Northeastern Section - 47th Annual Meeting (18–20 March 2012)

Paper No. 10
Presentation Time: 8:00 AM-12:00 PM

GROUNDWATER AVAILABILITY IN SURFICIAL AND BEDROCK UNITS IN THE PLAINFIELD QUADRANGLE, NORTH-CENTRAL VERMONT


SPRINGSTON, George E., Earth and Environmental Sciences, Norwich University, 158 Harmon Drive, Northfield, VT 05663, KIM, Jonathan J., Vermont Geological Survey, 103 South Main Street, Waterbury, VT 05671-2420 and DALY, R. Nicholas, Department of Geology, Middlebury College, Middlebury, VT 05753, gsprings@norwich.edu

Bedrock and surficial mapping is integrated with well logs and borings to evaluate the availability of groundwater. Water from 20 bedrock wells has been analyzed for major and trace elements.
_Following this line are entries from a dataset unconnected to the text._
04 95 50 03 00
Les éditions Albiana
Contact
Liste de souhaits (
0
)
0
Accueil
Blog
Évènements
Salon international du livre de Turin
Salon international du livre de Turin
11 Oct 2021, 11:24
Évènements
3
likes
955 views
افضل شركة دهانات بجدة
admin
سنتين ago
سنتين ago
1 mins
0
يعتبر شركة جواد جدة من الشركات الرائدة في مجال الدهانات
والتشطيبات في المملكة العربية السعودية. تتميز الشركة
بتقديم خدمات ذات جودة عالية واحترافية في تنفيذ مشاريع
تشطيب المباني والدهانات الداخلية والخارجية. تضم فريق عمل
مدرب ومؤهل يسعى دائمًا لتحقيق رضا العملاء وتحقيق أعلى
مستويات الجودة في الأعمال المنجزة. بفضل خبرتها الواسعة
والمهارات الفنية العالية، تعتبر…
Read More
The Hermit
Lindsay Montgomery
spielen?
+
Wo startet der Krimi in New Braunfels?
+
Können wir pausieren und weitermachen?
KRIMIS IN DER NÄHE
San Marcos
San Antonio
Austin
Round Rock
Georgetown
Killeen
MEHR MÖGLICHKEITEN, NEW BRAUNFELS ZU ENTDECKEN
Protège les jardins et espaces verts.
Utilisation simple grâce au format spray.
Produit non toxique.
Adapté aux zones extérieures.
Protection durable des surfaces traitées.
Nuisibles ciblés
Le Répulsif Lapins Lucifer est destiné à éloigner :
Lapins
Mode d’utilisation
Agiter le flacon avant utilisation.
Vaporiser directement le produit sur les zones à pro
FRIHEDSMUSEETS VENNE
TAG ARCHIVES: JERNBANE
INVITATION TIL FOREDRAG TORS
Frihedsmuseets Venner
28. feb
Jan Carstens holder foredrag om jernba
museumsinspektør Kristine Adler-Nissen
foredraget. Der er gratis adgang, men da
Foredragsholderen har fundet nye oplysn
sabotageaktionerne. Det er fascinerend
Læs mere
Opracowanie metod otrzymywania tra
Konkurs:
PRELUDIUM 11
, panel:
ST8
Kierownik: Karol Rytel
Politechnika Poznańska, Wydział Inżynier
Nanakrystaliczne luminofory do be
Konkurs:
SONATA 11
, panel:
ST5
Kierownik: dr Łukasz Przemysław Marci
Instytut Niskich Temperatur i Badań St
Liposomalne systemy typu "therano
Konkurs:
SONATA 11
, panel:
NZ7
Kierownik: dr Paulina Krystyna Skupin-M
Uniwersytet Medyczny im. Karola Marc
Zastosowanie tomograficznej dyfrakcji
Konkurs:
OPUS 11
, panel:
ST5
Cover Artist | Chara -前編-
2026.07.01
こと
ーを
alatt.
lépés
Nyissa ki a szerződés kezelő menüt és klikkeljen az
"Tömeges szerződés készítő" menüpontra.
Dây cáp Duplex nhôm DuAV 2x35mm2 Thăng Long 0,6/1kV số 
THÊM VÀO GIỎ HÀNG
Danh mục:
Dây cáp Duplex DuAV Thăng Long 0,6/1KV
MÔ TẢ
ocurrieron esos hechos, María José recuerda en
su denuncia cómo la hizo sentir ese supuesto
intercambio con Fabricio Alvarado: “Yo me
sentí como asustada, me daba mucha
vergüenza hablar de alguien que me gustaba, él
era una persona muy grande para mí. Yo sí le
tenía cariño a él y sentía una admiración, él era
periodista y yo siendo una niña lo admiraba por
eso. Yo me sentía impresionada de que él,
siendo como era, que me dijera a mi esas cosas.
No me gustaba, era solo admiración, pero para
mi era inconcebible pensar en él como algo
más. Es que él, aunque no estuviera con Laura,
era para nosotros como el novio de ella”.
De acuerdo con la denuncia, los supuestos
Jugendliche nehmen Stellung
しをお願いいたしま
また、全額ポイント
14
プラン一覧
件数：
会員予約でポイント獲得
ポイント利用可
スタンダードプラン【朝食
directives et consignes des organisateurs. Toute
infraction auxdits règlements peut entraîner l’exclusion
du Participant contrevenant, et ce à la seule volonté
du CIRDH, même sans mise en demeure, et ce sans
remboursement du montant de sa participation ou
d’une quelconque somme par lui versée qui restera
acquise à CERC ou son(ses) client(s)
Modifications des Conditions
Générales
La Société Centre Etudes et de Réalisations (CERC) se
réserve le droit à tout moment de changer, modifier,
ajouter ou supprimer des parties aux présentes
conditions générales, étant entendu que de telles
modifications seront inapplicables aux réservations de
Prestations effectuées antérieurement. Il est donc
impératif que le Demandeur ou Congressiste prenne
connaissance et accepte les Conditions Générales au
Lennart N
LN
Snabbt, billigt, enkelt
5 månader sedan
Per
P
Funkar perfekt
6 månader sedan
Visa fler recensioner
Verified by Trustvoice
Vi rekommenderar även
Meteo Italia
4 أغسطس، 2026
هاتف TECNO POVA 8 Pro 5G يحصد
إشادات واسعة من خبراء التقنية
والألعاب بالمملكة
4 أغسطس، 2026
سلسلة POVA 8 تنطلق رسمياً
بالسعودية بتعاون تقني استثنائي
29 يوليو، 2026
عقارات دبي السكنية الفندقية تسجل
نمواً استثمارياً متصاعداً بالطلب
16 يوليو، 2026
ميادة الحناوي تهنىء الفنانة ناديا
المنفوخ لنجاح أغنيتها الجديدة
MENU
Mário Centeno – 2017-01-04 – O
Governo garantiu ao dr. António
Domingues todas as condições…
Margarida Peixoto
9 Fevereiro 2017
Thick surficial deposits occur in the valley bottoms of the Winooski River (WR), Kingsbury Branch (KB), and Nasmith Brook. Uplands are underlain by dense till, with abundant bedrock outcrops on the hilltops. Lake deposits are widespread in the valleys in the quadrangle. Most appear to have formed in glacial Lake Winooski (GLW), which had a present-day shoreline elevation of about 294 m at Plainfield village.

Surficial deposits in the WR valley are commonly >30 m thick and consist of a sequence of stream deposits overlying the GLW deposits, which, in turn, overly bedrock, till, or ice-contact sand and gravel. Surface and subsurface data suggest that the gravel and sand below the lake deposits may be discontinuous esker deposits. This buried sand and gravel may have significant aquifer potential. A thick gravel deposit located 0.1 km east of the confluence of the KB and the WR may be a northern extension of the WR esker deposits. However, no other indication of coarse-grained deposits is seen in the KB valley south of East Calais village in the N part of the area, where there are again thick buried gravels.

The buried paleochannel in the Nasmith Brook valley is roughly parallel to the present Nasmith Brook and was a tributary of the paleo-Winooski. It is buried under >80 m of sediment, with sandy till at the surface and stratified sand and gravel below.

Bedrock lithologies consist of interlayered phyllites and impure marbles (Waits River Fm), interstratified phyllites and phyllitic quartzites (Gile Mt Fm), and granites of the New Hampshire Series. The dominant foliation in the metasedimentary rocks strikes NNE and dips moderately westward whereas the most abundant fracture attitude trends ~E-W and dips steeply. Secondary porosity can be associated with marble beds and/or ductile or brittle structures.

Significant groundwater resources appear to exist in buried ice-contact deposits below GLW deposits in the main WR valley and at least parts of the KB valley, in buried ice-contact deposits below till in the Nasmith Brook valley, in bedrock where thick surficial deposits overlie bedrock, and in bedrock areas with significant secondary porosity.